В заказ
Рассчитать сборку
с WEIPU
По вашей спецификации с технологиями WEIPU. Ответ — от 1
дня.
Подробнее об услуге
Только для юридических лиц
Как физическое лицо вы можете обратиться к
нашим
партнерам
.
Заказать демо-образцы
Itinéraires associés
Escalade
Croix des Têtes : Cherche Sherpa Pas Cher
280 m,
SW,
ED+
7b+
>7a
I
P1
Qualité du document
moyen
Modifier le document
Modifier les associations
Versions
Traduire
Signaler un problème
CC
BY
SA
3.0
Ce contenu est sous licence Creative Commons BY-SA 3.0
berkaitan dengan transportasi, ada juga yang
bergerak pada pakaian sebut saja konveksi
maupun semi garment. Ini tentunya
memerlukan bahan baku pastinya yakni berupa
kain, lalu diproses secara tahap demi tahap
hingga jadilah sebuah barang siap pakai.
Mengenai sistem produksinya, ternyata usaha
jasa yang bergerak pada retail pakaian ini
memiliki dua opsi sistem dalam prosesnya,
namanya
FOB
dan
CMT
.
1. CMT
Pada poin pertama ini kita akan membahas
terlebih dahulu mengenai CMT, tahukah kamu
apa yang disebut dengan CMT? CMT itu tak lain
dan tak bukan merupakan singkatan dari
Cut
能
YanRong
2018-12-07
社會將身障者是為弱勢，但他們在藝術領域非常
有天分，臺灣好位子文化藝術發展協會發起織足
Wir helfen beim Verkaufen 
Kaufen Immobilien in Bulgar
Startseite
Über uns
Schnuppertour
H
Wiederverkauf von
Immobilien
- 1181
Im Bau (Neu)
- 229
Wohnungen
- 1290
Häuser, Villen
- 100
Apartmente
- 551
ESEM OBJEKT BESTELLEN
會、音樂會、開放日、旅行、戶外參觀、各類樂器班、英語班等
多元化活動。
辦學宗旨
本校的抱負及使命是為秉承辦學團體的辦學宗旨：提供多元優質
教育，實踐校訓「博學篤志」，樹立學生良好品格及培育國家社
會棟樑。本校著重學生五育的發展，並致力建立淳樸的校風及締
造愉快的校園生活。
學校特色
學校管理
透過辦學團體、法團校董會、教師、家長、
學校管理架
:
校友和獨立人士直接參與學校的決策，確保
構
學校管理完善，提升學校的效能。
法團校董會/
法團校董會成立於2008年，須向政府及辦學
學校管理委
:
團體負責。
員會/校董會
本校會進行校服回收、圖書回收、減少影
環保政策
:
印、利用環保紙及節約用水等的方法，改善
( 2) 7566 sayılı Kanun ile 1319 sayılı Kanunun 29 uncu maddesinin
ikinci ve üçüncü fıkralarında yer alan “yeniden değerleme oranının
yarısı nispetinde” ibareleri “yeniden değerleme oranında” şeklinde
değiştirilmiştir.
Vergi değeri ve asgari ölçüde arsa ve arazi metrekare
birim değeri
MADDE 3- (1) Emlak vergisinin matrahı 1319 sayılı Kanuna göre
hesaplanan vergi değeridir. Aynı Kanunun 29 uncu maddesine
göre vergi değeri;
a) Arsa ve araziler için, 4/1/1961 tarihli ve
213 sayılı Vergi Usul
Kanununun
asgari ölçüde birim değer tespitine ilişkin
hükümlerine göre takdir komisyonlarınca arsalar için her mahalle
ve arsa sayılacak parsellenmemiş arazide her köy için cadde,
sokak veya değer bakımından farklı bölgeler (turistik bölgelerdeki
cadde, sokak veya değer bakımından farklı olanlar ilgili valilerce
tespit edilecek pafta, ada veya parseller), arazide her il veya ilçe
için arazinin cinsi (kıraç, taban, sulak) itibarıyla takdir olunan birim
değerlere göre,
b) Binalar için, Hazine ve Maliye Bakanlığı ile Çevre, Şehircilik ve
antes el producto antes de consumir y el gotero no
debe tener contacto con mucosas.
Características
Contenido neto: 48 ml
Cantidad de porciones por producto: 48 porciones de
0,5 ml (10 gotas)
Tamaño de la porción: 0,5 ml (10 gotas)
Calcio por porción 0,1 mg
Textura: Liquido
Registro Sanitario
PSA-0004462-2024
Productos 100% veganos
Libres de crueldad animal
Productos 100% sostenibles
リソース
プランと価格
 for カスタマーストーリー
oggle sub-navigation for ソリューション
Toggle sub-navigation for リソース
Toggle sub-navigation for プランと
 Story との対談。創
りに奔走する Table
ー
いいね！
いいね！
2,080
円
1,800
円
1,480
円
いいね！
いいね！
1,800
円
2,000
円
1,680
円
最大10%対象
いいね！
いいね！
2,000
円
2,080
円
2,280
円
* * * * * * * * *
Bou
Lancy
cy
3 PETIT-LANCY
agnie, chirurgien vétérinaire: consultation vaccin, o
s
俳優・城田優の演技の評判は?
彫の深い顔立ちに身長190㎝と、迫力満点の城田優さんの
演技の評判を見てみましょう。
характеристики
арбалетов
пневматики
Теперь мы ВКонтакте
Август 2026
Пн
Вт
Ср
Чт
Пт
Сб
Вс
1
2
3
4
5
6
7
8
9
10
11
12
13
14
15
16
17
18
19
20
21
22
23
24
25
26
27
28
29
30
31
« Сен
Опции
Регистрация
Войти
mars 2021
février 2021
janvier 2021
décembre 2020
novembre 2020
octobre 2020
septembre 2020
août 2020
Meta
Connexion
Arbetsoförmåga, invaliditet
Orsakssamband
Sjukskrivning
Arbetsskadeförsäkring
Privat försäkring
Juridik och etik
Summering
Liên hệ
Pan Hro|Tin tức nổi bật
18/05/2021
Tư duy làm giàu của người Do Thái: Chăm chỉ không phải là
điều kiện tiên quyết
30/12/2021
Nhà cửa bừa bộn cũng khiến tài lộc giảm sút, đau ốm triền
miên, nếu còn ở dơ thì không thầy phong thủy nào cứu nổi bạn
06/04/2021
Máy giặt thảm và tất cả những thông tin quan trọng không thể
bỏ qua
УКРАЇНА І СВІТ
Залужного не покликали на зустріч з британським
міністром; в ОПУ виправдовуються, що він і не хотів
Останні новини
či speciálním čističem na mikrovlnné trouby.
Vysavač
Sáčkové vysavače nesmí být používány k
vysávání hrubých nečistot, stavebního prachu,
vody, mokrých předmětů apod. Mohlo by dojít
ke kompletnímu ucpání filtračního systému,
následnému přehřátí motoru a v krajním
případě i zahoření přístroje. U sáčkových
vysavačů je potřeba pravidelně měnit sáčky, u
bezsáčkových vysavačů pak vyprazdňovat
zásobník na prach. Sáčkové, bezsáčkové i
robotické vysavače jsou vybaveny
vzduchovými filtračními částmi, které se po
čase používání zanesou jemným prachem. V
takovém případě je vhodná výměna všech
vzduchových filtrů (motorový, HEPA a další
* * * * * * * * *
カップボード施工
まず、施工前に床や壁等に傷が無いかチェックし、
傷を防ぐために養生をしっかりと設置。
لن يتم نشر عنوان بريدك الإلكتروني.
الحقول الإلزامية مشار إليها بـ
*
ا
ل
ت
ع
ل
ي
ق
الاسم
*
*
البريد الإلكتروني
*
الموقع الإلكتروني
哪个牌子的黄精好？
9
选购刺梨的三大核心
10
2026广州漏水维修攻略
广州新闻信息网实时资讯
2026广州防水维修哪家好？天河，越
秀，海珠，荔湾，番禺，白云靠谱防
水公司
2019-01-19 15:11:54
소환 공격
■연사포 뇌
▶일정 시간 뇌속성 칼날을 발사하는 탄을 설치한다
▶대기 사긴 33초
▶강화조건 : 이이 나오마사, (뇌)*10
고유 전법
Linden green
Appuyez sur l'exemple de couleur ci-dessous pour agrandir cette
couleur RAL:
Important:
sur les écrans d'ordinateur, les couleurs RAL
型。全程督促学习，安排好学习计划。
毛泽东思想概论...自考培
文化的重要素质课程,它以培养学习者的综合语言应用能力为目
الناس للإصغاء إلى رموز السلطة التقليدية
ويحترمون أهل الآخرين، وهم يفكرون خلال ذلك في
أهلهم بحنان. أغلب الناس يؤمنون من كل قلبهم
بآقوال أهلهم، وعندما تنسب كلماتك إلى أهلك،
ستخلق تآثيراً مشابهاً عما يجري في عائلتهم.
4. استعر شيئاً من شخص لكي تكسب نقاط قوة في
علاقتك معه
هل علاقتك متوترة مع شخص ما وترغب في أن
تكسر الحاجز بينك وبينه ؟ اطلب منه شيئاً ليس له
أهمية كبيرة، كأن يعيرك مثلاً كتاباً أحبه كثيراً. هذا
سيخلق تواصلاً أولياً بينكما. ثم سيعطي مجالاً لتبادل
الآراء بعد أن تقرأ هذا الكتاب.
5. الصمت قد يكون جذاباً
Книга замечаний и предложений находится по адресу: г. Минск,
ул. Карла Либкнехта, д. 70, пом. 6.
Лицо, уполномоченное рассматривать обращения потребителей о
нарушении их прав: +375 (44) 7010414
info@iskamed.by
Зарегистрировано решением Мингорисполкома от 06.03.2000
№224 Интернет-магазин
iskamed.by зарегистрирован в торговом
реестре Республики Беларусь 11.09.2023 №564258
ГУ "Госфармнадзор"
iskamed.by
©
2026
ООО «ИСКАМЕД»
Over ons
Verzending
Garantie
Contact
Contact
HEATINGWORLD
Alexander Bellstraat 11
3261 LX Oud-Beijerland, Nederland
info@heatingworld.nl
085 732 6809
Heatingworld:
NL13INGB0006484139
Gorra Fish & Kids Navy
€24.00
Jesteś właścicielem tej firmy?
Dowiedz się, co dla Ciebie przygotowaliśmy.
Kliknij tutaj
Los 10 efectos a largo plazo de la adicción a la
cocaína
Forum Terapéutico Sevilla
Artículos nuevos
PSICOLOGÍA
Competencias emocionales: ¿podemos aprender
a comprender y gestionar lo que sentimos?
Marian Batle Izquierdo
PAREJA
* * * * * * * * *
- [PROMPT]
Retype only the lines above between the line with "antes el producto" and the line with "Toggle sub-navigation for リソース", counting those two lines as well, and keep every character as it is.

- [RESPONSE TO THE EXERCISE]
antes el producto antes de consumir y el gotero no
debe tener contacto con mucosas.
Características
Contenido neto: 48 ml
Cantidad de porciones por producto: 48 porciones de
0,5 ml (10 gotas)
Tamaño de la porción: 0,5 ml (10 gotas)
Calcio por porción 0,1 mg
Textura: Liquido
Registro Sanitario
PSA-0004462-2024
Productos 100% veganos
Libres de crueldad animal
Productos 100% sostenibles
リソース
プランと価格
 for カスタマーストーリー
oggle sub-navigation for ソリューション
Toggle sub-navigation for リソース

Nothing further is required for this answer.